The summit rises up on an outcrop of rock and (at the time of writing) has a broken, rusty metal tripod to guide you near the top. There is a large summit “cairn” that commands fantastic desert and mountain views in all directions.
To the north, the snowy tops of the High Atlas immediately draw your attention lying approximately 100 miles away.
The view west looks back to your ascent route and to the east and south you can see first of all, the settlement of Tagragra, then mile after mile of rock and sand ridges and in the distance to the south, you fancy you can see the Sahara desert!
This ascent takes about 3 – 4 hours.
To descend, retrace your steps back to Tagdicht.
Popular 5 day circular trek from Igherm
Day 1 - Trek from Igherm to the north east, passing on old copper mine, the settlement at Amal and onwards to Tagdicht.
Day 2 – Ascend Jebel Aklim and descend eastwards to a campsite above the village of Tagragra.
Day 3 - Southeast to Irtem then, west following a river valley to a campsite near the village of M’Dint.
Day 4 -Westwards towards the village of Ighir n Tizgui, then follow the course of the river northwards to a campsite by a branch in the river and some rock pools.
Day 5 –Follow the dried up river bed westwards to the olive groves of Anammer and drive the short distance back to Igherm.
Spring or Autumn as Summer is too hot.
Generally, the weather is sunny and quite warm – not surprising considering the close proximity to the Sahara desert - the area is considered to be part of the Saharan climate zone. However, when we arrived at Igherm (in November) we had 24 hours of rain that would rival anything the Lake district or North Wales could muster!
Being a semi – desert area, the natural vegetation is quite sparse. However, plants that like sun and require low amounts of water to grow will be seen. Wild Lavender, Rosemary, dwarf palms and Thorn bushes grow amongst the rocks as do other alpine plants.
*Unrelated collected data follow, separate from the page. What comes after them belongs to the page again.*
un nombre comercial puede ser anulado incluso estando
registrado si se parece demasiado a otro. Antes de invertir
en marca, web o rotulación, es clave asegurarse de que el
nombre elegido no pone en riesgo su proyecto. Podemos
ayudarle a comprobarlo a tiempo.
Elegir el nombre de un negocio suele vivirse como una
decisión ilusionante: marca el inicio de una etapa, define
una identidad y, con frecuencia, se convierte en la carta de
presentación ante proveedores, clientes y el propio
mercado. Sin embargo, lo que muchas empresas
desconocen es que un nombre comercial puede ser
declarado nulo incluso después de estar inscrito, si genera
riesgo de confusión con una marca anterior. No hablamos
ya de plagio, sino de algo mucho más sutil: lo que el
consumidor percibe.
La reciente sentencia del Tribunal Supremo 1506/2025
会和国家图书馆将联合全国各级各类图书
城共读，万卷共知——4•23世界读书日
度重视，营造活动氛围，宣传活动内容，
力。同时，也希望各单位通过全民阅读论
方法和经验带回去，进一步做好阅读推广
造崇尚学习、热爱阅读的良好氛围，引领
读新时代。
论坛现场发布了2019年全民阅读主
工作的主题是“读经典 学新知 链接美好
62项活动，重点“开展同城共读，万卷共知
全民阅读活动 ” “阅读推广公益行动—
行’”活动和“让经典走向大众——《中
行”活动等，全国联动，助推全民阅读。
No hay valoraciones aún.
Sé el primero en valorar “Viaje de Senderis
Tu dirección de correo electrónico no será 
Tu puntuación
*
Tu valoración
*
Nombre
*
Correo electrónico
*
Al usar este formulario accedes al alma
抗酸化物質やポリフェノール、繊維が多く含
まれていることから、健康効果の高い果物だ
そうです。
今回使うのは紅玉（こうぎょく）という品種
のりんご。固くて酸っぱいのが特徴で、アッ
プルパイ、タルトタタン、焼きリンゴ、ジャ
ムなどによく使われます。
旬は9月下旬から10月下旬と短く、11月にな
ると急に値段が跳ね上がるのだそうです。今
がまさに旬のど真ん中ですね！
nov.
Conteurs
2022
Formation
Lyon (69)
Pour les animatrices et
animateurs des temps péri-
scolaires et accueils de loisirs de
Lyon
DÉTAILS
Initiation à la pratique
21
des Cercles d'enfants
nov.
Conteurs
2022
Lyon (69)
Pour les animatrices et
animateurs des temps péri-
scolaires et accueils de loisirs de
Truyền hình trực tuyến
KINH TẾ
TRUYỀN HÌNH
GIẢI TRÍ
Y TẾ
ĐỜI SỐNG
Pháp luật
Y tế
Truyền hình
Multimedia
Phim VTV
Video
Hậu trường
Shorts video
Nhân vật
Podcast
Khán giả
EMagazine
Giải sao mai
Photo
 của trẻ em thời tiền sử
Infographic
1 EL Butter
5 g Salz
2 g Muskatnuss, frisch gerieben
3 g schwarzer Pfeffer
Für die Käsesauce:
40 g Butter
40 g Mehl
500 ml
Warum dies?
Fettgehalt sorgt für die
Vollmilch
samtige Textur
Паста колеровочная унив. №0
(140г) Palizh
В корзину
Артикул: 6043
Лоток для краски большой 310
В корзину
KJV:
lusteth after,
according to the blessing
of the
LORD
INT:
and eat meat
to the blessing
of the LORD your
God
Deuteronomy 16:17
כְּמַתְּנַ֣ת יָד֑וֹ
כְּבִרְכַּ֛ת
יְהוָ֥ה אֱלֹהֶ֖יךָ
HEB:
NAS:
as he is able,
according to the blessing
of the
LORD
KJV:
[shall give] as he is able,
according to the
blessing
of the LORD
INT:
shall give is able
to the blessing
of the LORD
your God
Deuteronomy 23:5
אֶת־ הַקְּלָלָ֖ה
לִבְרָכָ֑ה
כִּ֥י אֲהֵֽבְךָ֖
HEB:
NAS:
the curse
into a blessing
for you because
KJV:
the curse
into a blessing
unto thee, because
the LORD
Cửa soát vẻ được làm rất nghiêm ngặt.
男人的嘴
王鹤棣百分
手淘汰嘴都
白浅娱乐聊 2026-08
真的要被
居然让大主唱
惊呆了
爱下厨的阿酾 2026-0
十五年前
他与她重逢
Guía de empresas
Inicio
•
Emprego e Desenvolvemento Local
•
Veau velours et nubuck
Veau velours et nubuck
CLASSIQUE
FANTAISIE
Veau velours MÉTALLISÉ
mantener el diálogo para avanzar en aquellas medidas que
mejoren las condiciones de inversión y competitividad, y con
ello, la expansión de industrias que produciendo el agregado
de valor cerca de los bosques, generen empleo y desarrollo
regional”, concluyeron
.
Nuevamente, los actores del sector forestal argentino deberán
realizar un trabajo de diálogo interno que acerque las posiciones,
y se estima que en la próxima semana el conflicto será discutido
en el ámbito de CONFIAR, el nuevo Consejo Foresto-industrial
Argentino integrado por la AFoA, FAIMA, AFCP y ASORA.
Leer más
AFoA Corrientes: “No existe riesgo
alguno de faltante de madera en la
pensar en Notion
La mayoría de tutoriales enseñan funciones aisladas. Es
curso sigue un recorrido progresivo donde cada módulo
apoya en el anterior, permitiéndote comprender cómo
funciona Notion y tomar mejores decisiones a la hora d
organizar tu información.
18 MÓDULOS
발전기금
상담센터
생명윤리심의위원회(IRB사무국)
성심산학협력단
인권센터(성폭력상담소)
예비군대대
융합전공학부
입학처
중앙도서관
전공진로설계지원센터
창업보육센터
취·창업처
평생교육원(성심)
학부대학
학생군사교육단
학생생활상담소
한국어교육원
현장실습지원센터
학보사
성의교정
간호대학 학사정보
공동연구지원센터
Prickly pear cactus and Euphorbia are common in some areas.
There will be Argan trees (possibly with goats climbing in them) and Olive trees, both grown for their oil.
Around the villages, other crops may be grown depending on the presence of irrigation channels.
As well as the aforementioned goats, sheep and camels are often seen as well as the more obvious proliferation of insects and reptiles. Foxes and Jackals are mainly night time animals that keep out of trekkers way.
Morocco is reputed to have an interesting bird population but the only birds of any note I saw were Kestrels (I think) amongst the rooftops of Taroudant.
Hotel/Café/Restaurant Anzal – Igherm – very basic.
No official campsites – camping will need to be negotiated locally.